I have a data frame in Databricks with the following data columns
OBJECTID, SingleLine
1234, sample Address
I want to create a JSON output file per the below specification using PySpark or Python / Scala on Databricks Platform How can I do that ?
{
"records": [
{
"attributes": {
"OBJECTID": 1,
"Address": "380 New York St"
}
},
{
"attributes": {
"OBJECTID": 2,
"Address": "1 World Way"
}
}
]
Please help ... Thanks very much
CodePudding user response:
If you looking to get all data in above format you can use query below and write it to a file output
from pyspark.sql import functions as F
dfp=spark.createDataFrame([(1,"abc"),(2,"def")],"OBJECTID int, Address string")

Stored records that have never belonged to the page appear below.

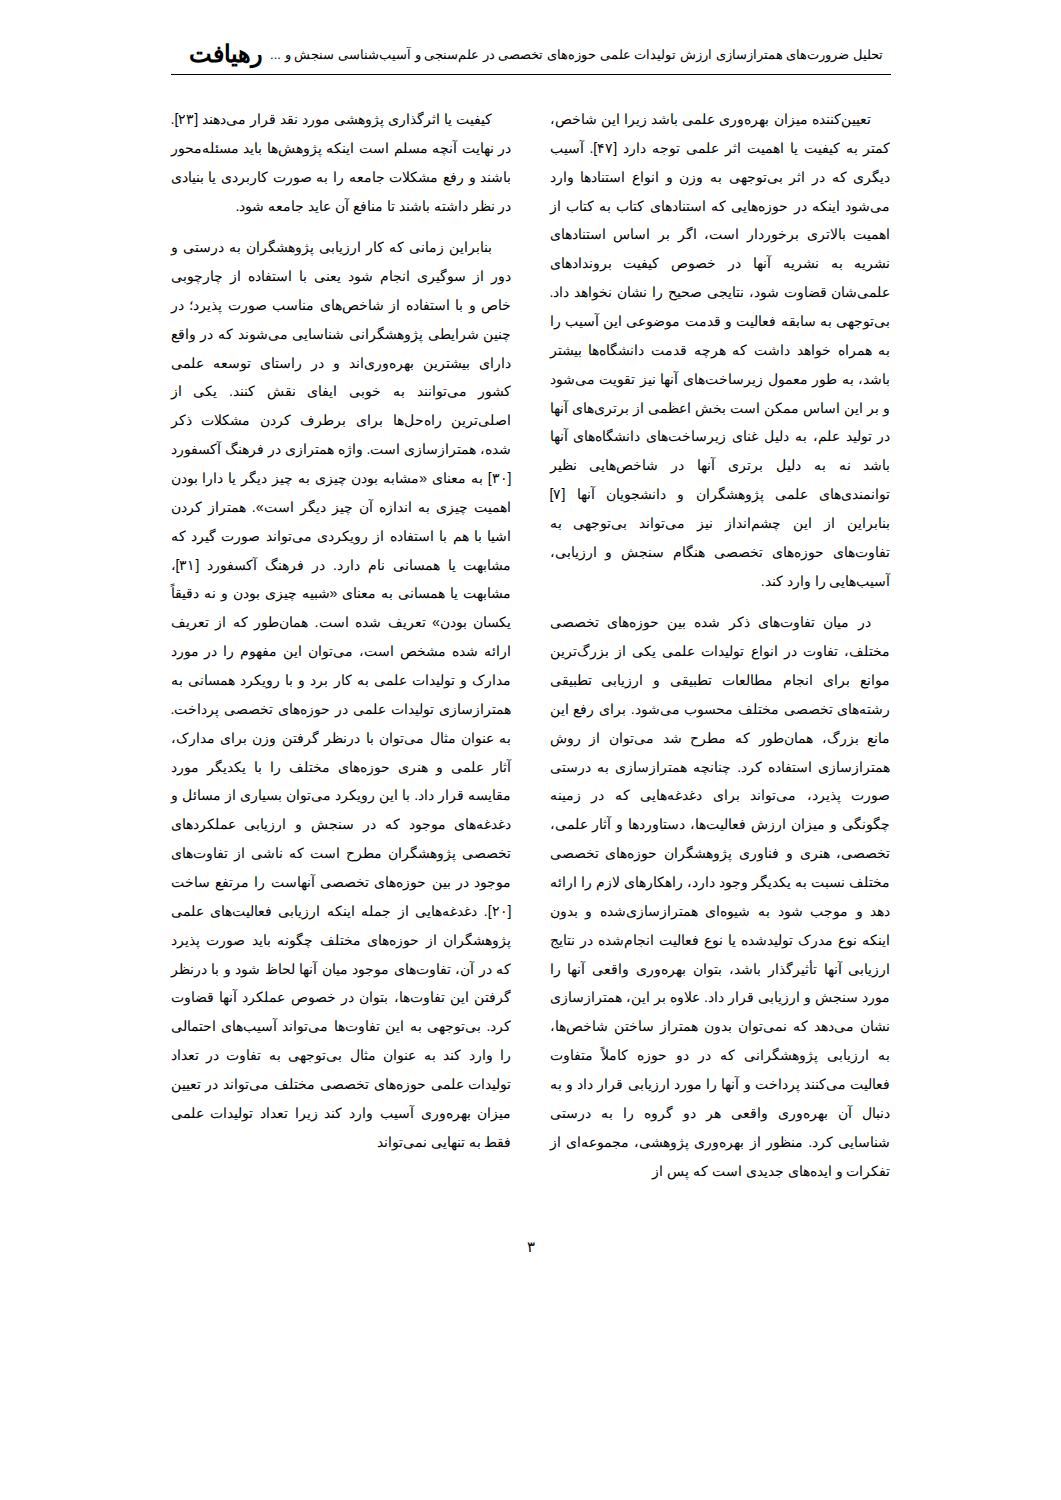تحلیل ضرورت‌های همترازسازی ارزش تولیدات علمی حوزه‌های تخصصی در علم‌سنجی و آسیب‌شناسی سنجش و ...
رهیافت
تعیین‌کننده میزان بهره‌وری علمی باشد زیرا این شاخص، کمتر به کیفیت یا اهمیت اثر علمی توجه دارد [۴۷]. آسیب دیگری که در اثر بی‌توجهی به وزن و انواع استنادها وارد می‌شود اینکه در حوزه‌هایی که استنادهای کتاب به کتاب از اهمیت بالاتری برخوردار است، اگر بر اساس استنادهای نشریه به نشریه آنها در خصوص کیفیت برونداد‌های علمی‌شان قضاوت شود، نتایجی صحیح را نشان نخواهد داد. بی‌توجهی به سابقه فعالیت و قدمت موضوعی این آسیب را به همراه خواهد داشت که هرچه قدمت دانشگاه‌ها بیشتر باشد، به طور معمول زیرساخت‌های آنها نیز تقویت می‌شود و بر این اساس ممکن است بخش اعظمی از برتری‌های آنها در تولید علم، به دلیل غنای زیرساخت‌های دانشگاه‌های آنها باشد نه به دلیل برتری آنها در شاخص‌هایی نظیر توانمندی‌های علمی پژوهشگران و دانشجویان آنها [۷] بنابراین از این چشم‌انداز نیز می‌تواند بی‌توجهی به تفاوت‌های حوزه‌های تخصصی هنگام سنجش و ارزیابی، آسیب‌هایی را وارد کند.
در میان تفاوت‌های ذکر شده بین حوزه‌های تخصصی مختلف، تفاوت در انواع تولیدات علمی یکی از بزرگ‌ترین موانع برای انجام مطالعات تطبیقی و ارزیابی تطبیقی رشته‌های تخصصی مختلف محسوب می‌شود. برای رفع این مانع بزرگ، همان‌طور که مطرح شد می‌توان از روش همترازسازی استفاده کرد. چنانچه همترازسازی به درستی صورت پذیرد، می‌تواند برای دغدغه‌هایی که در زمینه چگونگی و میزان ارزش فعالیت‌ها، دستاوردها و آثار علمی، تخصصی، هنری و فناوری پژوهشگران حوزه‌های تخصصی مختلف نسبت به یکدیگر وجود دارد، راهکارهای لازم را ارائه دهد و موجب شود به شیوه‌ای همترازسازی‌شده و بدون اینکه نوع مدرک تولیدشده یا نوع فعالیت انجام‌شده در نتایج ارزیابی آنها تأثیرگذار باشد، بتوان بهره‌وری واقعی آنها را مورد سنجش و ارزیابی قرار داد. علاوه بر این، همترازسازی نشان می‌دهد که نمی‌توان بدون همتراز ساختن شاخص‌ها، به ارزیابی پژوهشگرانی که در دو حوزه کاملاً متفاوت فعالیت می‌کنند پرداخت و آنها را مورد ارزیابی قرار داد و به دنبال آن بهره‌وری واقعی هر دو گروه را به درستی شناسایی کرد. منظور از بهره‌وری پژوهشی، مجموعه‌ای از تفکرات و ایده‌های جدیدی است که پس از
کیفیت یا اثرگذاری پژوهشی مورد نقد قرار می‌دهند [۲۳]. در نهایت آنچه مسلم است اینکه پژوهش‌ها باید مسئله‌محور باشند و رفع مشکلات جامعه را به صورت کاربردی یا بنیادی در نظر داشته باشند تا منافع آن عاید جامعه شود.
بنابراین زمانی که کار ارزیابی پژوهشگران به درستی و دور از سوگیری انجام شود یعنی با استفاده از چارچوبی خاص و با استفاده از شاخص‌های مناسب صورت پذیرد؛ در چنین شرایطی پژوهشگرانی شناسایی می‌شوند که در واقع دارای بیشترین بهره‌وری‌اند و در راستای توسعه علمی کشور می‌توانند به خوبی ایفای نقش کنند. یکی از اصلی‌ترین راه‌حل‌ها برای برطرف کردن مشکلات ذکر شده، همترازسازی است. واژه همترازی در فرهنگ آکسفورد [۳۰] به معنای «مشابه بودن چیزی به چیز دیگر یا دارا بودن اهمیت چیزی به اندازه آن چیز دیگر است». همتراز کردن اشیا با هم با استفاده از رویکردی می‌تواند صورت گیرد که مشابهت یا همسانی نام دارد. در فرهنگ آکسفورد [۳۱]، مشابهت یا همسانی به معنای «شبیه چیزی بودن و نه دقیقاً یکسان بودن» تعریف شده است. همان‌طور که از تعریف ارائه شده مشخص است، می‌توان این مفهوم را در مورد مدارک و تولیدات علمی به کار برد و با رویکرد همسانی به همترازسازی تولیدات علمی در حوزه‌های تخصصی پرداخت. به عنوان مثال می‌توان با درنظر گرفتن وزن برای مدارک، آثار علمی و هنری حوزه‌های مختلف را با یکدیگر مورد مقایسه قرار داد. با این رویکرد می‌توان بسیاری از مسائل و دغدغه‌های موجود که در سنجش و ارزیابی عملکردهای تخصصی پژوهشگران مطرح است که ناشی از تفاوت‌های موجود در بین حوزه‌های تخصصی آنهاست را مرتفع ساخت [۲۰]. دغدغه‌هایی از جمله اینکه ارزیابی فعالیت‌های علمی پژوهشگران از حوزه‌های مختلف چگونه باید صورت پذیرد که در آن، تفاوت‌های موجود میان آنها لحاظ شود و با درنظر گرفتن این تفاوت‌ها، بتوان در خصوص عملکرد آنها قضاوت کرد. بی‌توجهی به این تفاوت‌ها می‌تواند آسیب‌های احتمالی را وارد کند به عنوان مثال بی‌توجهی به تفاوت در تعداد تولیدات علمی حوزه‌های تخصصی مختلف می‌تواند در تعیین میزان بهره‌وری آسیب وارد کند زیرا تعداد تولیدات علمی فقط به تنهایی نمی‌تواند
۳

dfp.selectExpr(" to_json(map('records',collect_list(map('attriburtes',map('OBJECTID', OBJECTID,'Address', Address))))) as json_output ")
#output
---------------------------------------------------------------------------------------------------------------
|json_output |
---------------------------------------------------------------------------------------------------------------
|{"records":[{"attriburtes":{"OBJECTID":"1","Address":"abc"}},{"attriburtes":{"OBJECTID":"2","Address":"def"}}]}|
---------------------------------------------------------------------------------------------------------------